--- AVAILABLE RECORDS Enclosed Below ---
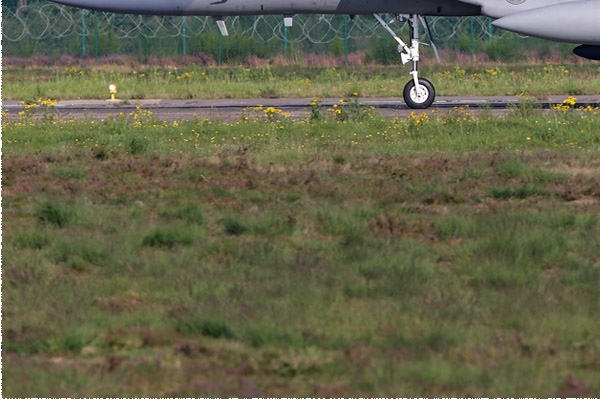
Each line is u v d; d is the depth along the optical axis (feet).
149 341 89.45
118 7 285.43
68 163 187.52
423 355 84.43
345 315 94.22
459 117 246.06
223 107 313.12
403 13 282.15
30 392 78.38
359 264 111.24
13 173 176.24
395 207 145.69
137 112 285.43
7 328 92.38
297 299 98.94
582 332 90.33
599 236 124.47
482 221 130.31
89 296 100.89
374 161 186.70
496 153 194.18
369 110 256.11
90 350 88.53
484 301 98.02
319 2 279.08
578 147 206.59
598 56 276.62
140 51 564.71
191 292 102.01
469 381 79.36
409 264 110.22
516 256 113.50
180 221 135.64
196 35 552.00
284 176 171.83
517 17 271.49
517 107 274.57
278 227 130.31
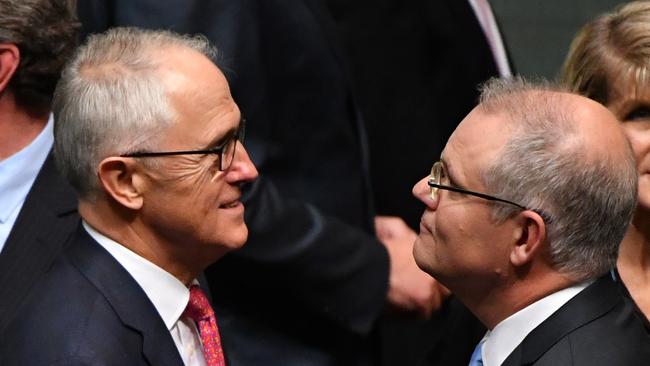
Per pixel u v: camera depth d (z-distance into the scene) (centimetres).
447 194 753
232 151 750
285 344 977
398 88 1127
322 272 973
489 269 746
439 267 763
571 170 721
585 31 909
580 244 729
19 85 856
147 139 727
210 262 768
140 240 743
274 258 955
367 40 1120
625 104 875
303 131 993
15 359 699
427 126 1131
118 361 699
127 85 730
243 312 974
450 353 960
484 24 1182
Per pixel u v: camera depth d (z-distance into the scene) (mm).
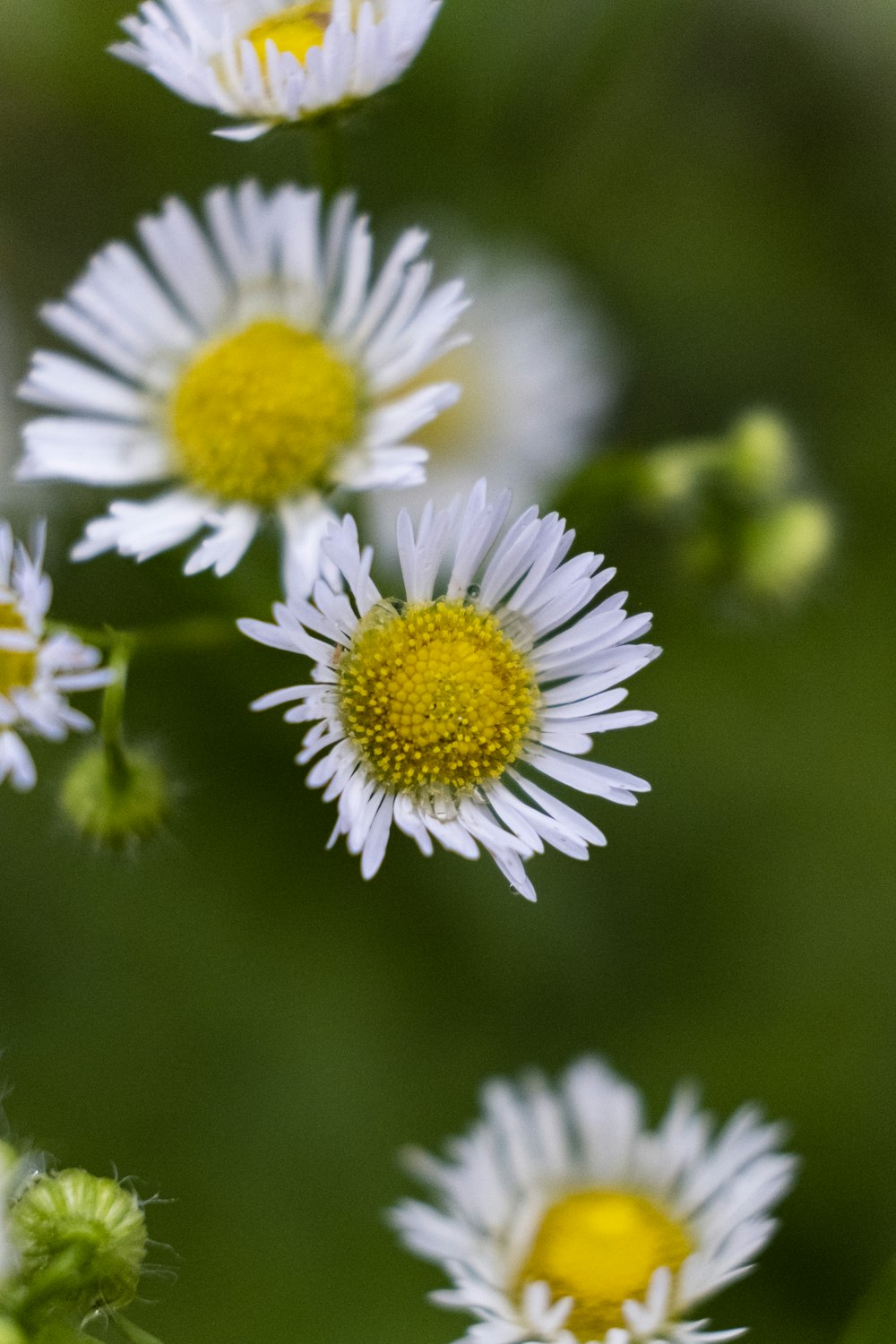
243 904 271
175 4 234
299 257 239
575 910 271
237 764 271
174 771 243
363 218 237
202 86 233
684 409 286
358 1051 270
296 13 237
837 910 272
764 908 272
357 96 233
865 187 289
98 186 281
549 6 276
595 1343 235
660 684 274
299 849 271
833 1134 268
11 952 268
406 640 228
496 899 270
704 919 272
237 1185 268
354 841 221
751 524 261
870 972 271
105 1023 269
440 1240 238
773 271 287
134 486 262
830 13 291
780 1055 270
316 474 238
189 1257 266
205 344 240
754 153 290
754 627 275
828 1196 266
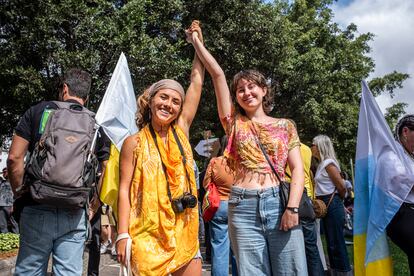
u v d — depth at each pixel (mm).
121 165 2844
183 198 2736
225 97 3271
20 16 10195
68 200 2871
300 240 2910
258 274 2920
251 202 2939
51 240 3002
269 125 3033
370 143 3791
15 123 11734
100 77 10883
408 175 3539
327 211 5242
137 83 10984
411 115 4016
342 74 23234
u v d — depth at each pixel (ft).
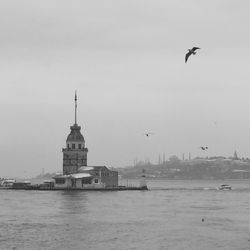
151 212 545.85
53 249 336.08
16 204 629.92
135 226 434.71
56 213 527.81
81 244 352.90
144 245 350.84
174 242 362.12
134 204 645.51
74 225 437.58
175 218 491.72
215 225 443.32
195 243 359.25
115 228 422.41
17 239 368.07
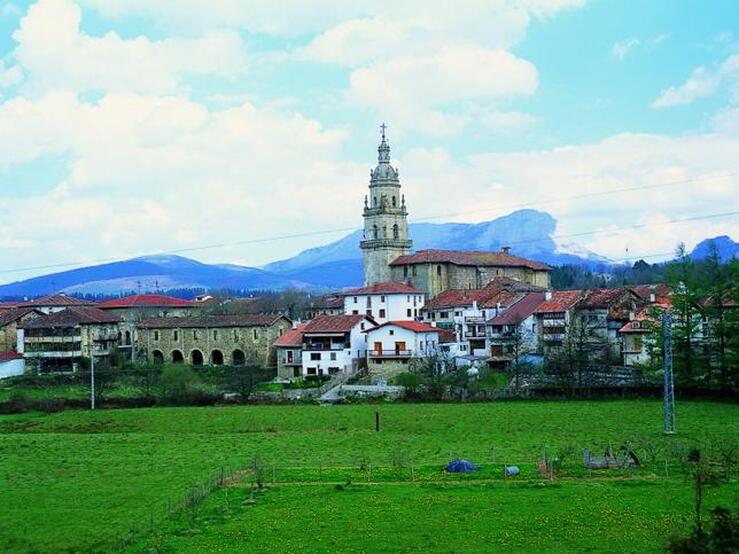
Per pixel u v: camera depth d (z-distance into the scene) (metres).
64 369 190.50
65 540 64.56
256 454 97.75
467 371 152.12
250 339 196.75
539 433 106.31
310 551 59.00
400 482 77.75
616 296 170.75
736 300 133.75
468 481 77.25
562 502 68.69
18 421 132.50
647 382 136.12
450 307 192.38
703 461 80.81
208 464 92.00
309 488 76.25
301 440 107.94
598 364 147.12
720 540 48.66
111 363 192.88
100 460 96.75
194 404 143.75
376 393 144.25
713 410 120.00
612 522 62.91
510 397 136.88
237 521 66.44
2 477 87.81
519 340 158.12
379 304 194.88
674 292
--- End of Enclosed AVAILABLE RECORDS ---
HOW TO COMPLETE THIS TASK: Leave the pictures out and reproduce each record exactly as written.

ANSWER TO THIS TASK:
Each line is u v d; d is the depth along the optical axis (feet).
149 341 89.45
118 7 285.43
68 163 187.52
423 355 84.43
345 315 94.22
459 117 246.06
223 107 313.12
403 13 282.15
30 392 78.38
359 264 111.24
13 173 176.24
395 207 145.69
137 112 285.43
7 328 92.38
297 299 98.94
582 332 90.33
599 236 124.47
482 221 130.31
89 296 100.89
374 161 186.70
496 153 194.18
369 110 256.11
90 350 88.53
484 301 98.02
319 2 279.08
578 147 206.59
598 56 276.62
140 51 564.71
191 292 102.01
469 381 79.36
409 264 110.22
516 256 113.50
180 221 135.64
196 35 552.00
284 176 171.83
517 17 271.49
517 107 274.57
278 227 130.31
Per pixel u v: camera depth d (z-distance into the scene) (centimetres).
447 194 753
232 151 750
285 344 977
398 88 1127
322 272 973
489 269 746
439 267 763
571 170 721
585 31 909
580 244 729
19 85 856
147 139 727
210 262 768
140 240 743
274 258 955
367 40 1120
625 104 875
303 131 993
15 359 699
427 126 1131
118 361 699
127 85 730
243 312 974
450 353 960
484 24 1182
Per pixel u v: camera depth d (z-distance into the scene) (mm).
243 904 271
175 4 234
299 257 239
575 910 271
237 764 271
174 771 243
363 218 237
202 86 233
684 409 286
358 1051 270
296 13 237
837 910 272
764 908 272
357 96 233
865 187 289
98 186 281
549 6 276
595 1343 235
660 684 274
299 849 271
833 1134 268
11 952 268
406 640 228
496 899 270
704 919 272
237 1185 268
354 841 221
751 524 261
870 972 271
105 1023 269
440 1240 238
773 271 287
134 486 262
830 13 291
780 1055 270
316 474 238
189 1257 266
205 344 240
754 153 290
754 627 275
828 1196 266
u v d — depth at each pixel (mm).
121 165 2844
183 198 2736
225 97 3271
20 16 10195
68 200 2871
300 240 2910
258 274 2920
251 202 2939
51 240 3002
269 125 3033
370 143 3791
15 123 11734
100 77 10883
408 175 3539
327 211 5242
137 83 10984
411 115 4016
342 74 23234
u v d — depth at each pixel (ft).
151 212 545.85
53 249 336.08
16 204 629.92
135 226 434.71
56 213 527.81
81 244 352.90
144 245 350.84
174 242 362.12
134 204 645.51
74 225 437.58
175 218 491.72
215 225 443.32
195 243 359.25
115 228 422.41
17 239 368.07
Per pixel u v: camera depth d (z-distance into the scene) (metres).
64 369 190.50
65 540 64.56
256 454 97.75
467 371 152.12
250 339 196.75
539 433 106.31
310 551 59.00
400 482 77.75
616 296 170.75
736 300 133.75
468 481 77.25
562 502 68.69
18 421 132.50
647 382 136.12
450 307 192.38
703 461 80.81
208 464 92.00
309 488 76.25
301 440 107.94
598 364 147.12
720 540 48.66
111 363 192.88
100 460 96.75
194 404 143.75
376 393 144.25
713 410 120.00
612 522 62.91
510 397 136.88
237 521 66.44
2 477 87.81
519 340 158.12
379 304 194.88
674 292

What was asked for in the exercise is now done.